Мы все непроизвольно подались вперед.
Сонье, наоборот, отклонился назад. На этот раз на его лице был написан страх. В наступившей тишине раздался громкий голос детектива:
— Пьер Маргла похоронен на Кретейском кладбище. Он покоится под плитой, на которой написано имя Стефана Бореля. А вы, Сонье, надеялись, что с ним навсегда похоронили тайну ваших преступлений. И что никто, кроме вашей дочери, никогда не узнает, что Пьер Маргла и Стефан Борель — одно и то же лицо.
Мне показалось, что Сонье расплющился о стул. Секретарь перестал записывать.

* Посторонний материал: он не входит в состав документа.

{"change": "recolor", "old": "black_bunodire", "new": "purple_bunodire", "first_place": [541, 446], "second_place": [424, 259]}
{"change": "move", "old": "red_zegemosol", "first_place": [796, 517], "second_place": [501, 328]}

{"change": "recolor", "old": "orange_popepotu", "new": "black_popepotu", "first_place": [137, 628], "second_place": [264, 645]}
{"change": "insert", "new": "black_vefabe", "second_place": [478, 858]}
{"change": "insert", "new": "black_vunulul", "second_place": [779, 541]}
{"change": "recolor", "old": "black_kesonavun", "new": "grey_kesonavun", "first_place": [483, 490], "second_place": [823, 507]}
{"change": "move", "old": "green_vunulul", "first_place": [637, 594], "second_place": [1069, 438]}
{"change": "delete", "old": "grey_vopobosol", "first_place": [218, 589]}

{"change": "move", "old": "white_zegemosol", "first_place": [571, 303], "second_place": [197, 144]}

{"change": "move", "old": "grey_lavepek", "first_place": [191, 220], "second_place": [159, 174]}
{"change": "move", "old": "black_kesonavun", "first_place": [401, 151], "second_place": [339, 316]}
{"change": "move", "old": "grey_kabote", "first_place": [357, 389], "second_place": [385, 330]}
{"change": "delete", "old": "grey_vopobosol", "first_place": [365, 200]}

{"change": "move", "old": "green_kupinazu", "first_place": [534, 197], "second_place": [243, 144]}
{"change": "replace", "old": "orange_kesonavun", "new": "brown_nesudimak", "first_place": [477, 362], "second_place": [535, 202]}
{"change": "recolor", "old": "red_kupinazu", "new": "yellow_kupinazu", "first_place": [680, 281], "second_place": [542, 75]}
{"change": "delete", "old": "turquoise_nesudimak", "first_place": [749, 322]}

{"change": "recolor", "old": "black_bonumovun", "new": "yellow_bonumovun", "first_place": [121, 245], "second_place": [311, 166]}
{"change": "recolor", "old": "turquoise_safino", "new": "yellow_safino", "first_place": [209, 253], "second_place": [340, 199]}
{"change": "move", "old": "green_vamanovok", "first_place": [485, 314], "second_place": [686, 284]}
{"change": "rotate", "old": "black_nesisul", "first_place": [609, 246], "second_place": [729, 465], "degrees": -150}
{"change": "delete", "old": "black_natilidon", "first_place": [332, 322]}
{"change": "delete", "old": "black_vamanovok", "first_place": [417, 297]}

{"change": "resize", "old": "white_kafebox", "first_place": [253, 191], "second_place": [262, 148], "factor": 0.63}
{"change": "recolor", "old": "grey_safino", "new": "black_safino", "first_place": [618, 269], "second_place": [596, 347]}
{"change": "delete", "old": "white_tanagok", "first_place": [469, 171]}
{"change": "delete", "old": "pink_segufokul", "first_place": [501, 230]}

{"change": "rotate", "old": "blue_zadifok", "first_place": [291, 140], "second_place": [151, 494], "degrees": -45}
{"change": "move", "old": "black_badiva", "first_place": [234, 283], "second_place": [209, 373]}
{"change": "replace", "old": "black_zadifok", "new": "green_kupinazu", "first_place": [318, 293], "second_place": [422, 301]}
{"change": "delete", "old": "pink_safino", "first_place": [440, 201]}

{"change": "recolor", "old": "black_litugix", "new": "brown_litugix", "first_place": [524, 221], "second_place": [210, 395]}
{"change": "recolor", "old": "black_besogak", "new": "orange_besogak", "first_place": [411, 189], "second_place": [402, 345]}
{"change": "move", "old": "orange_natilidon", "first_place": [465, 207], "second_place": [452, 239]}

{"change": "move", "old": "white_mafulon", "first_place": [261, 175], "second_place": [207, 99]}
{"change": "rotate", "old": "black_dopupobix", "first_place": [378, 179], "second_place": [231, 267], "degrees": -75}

Комиссар снял очки, хотел было достать носовой платок, чтобы их протереть, да так и застыл с очками в одной руке и носовым платком в другой.
Бертрикс отвернулся от Сонье и отодвинул свой стул:
— Скажите-ка, господин комиссар, встречалось ли вам более изощренное и лучше спланированное преступление?..
В голосе его уже не было гнева, но я до сих пор помню те драматические чувства, которые все больше овладевали нами по мере того, как Бертрикс произносил свою речь. Чувства эти никоим образом не были вызваны его красноречием. Бертрикс просто излагал факты, безжалостно и абсолютно объективно раскрыв их ужасную нравственную сущность.
— Перед вами человек, который, благодаря своему положению, лучше всех знает жителей Тополиного острова.